Based on my understanding, when YARN allocates containers based on spark configuration ask, YARN automatically rounds up the container size in multiples of 'yarn.scheduler.minimum-allocation-mb'.
For Example,
yarn.scheduler.minimum-allocation-mb: 2 GB
spark.executor.memory: 4 GB
spark.yarn.executor.memoryOverhead: 384 MB
overall spark executor memory ask to YARN is [4 GB + 384 MB] = 4.384 GB
Spark places request to YARN for 4.384 GB container size however YARN allocates containers of size in multiplies of 2 GB(yarn.scheduler.minimum-allocation-mb) and hence in this case it returns the container of size 6 GB (rounding 4.384 to 6). Hence spark executor JVM is started with 6 GB size inside YARN container.

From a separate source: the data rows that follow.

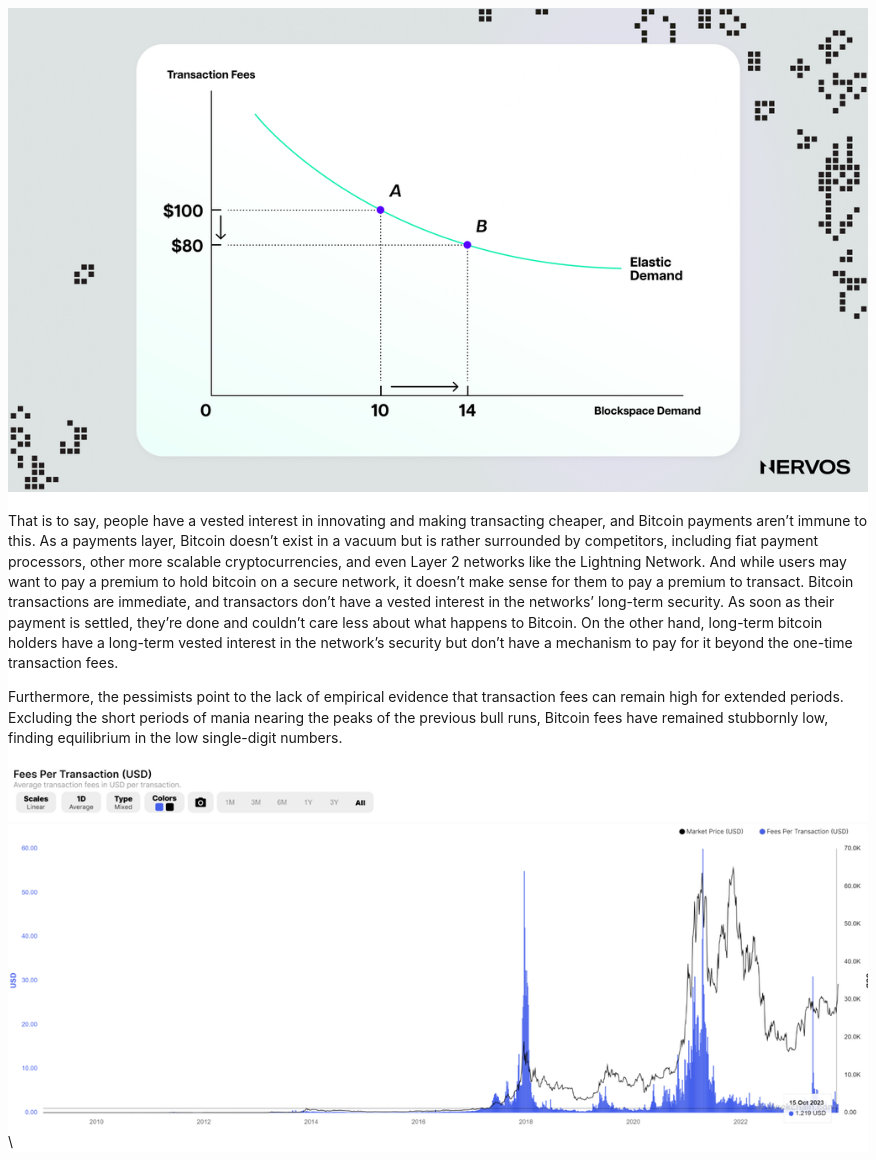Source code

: ![alt_text](images/image9.png "image_tooltip")


That is to say, people have a vested interest in innovating and making transacting cheaper, and Bitcoin payments aren’t immune to this. As a payments layer, Bitcoin doesn’t exist in a vacuum but is rather surrounded by competitors, including fiat payment processors, other more scalable cryptocurrencies, and even Layer 2 networks like the Lightning Network. And while users may want to pay a premium to hold bitcoin on a secure network, it doesn’t make sense for them to pay a premium to transact. Bitcoin transactions are immediate, and transactors don’t have a vested interest in the networks’ long-term security. As soon as their payment is settled, they’re done and couldn’t care less about what happens to Bitcoin. On the other hand, long-term bitcoin holders have a long-term vested interest in the network’s security but don’t have a mechanism to pay for it beyond the one-time transaction fees.

Furthermore, the pessimists point to the lack of empirical evidence that transaction fees can remain high for extended periods. Excluding the short periods of mania nearing the peaks of the previous bull runs, Bitcoin fees have remained stubbornly low, finding equilibrium in the low single-digit numbers.



![alt_text](images/image11.png "image_tooltip")
 \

So, Original spark-executor-memory ask was = 4.384 GB however YARN allocated memory is = 6 GB
Increment in executor size = 6 - 4.384 GB = 1.6 GB
My question is, as I understand 1.6 GB added to each spark executor overall memory which comprises of executor memory and overhead memory, Which part of overall spark executor memory is increased by 1.6 GB. Is it the spark.yarn.executor.memoryOverhead (or) spark.executor.memory ? How does spark uses the extra memory received due to YARN round up?